The confirmation of the mandate was given a more cautious welcome by U.K. automotive lobby group the SMMT, which has been critical of the government for being slow to confirm the mandate ahead of its introduction in 2024.

“With less than 100 days to go, manufacturers finally have clarity,” SMMT CEO Mike Hawes said in a statement. “Delivering the mandate will challenge the industry.”

Hawes called for a range of incentives to ensure that that customer demand matched the increasing number of EVs being launched by automakers.

“We need a buoyant market,” he said.

Automakers that exceed the targets can trade with those that will not meet the percentage requirements. Companies can also “borrow a limited number of ZEV allowances from future periods if they are unable to achieve compliance from their own sales,” the government said in published guidance.

The amount they can borrow can amount to 75 percent of the target in 2024, 50 percent in 2025 and 25 percent in 2026. The government said the borrowing “must be repaid with 3.5 percent annual interest to maintain carbon savings.”

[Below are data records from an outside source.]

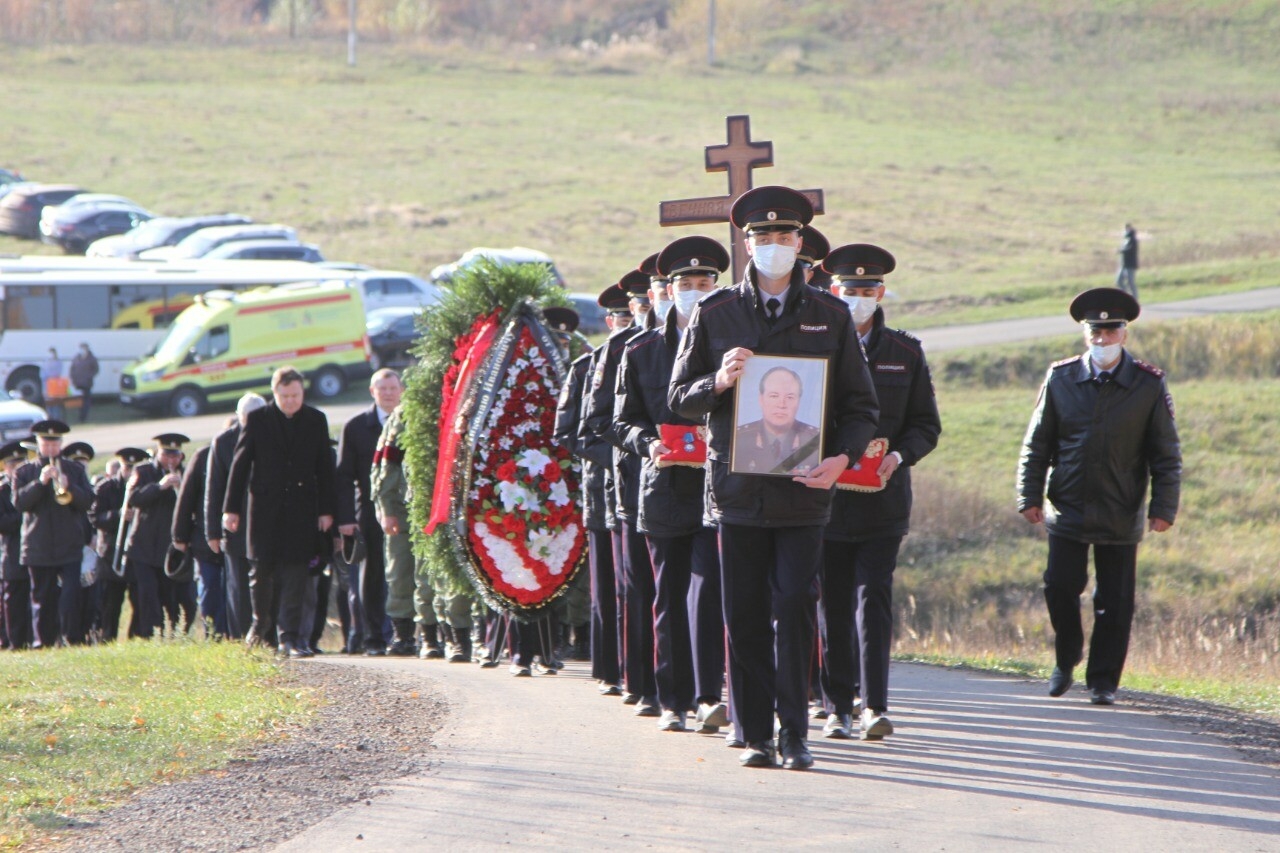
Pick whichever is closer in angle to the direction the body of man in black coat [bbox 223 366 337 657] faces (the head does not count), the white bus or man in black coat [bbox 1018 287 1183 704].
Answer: the man in black coat

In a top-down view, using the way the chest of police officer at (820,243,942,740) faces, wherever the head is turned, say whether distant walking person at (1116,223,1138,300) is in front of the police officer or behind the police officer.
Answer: behind

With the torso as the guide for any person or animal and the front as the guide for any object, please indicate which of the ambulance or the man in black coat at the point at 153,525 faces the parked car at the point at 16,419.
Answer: the ambulance

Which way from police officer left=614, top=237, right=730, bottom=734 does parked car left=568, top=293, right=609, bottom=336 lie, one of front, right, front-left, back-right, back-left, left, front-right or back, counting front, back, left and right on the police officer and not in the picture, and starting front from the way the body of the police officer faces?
back

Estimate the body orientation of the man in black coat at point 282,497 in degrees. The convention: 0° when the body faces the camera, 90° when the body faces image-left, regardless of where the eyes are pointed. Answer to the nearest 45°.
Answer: approximately 0°

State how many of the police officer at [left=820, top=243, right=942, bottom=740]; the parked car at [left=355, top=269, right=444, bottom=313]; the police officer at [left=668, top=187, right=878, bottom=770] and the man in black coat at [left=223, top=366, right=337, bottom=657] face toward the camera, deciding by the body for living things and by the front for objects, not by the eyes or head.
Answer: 3

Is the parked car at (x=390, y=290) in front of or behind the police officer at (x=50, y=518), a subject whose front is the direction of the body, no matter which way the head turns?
behind

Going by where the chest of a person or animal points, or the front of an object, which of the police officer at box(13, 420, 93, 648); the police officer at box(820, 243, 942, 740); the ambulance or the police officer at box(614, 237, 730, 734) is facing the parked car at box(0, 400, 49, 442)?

Automakers can also earn ZEV credits if they sell EVs to car sharing operators. The cash penalty for selling fewer EVs than mandated will be 15,000 pounds ($18,280) per non-ZEV car and 18,000 pounds ($21,940) per non-ZEV van.

Automakers that sell more than the mandated amount of EVs can also use the excess to offset against their targets for average carbon dioxide emissions for combustion engine sales during the first three years, giving those selling heavier gasoline and diesel models some leeway.

“Micro volume” manufacturers selling fewer than 1,000 cars or vans per year will be exempt.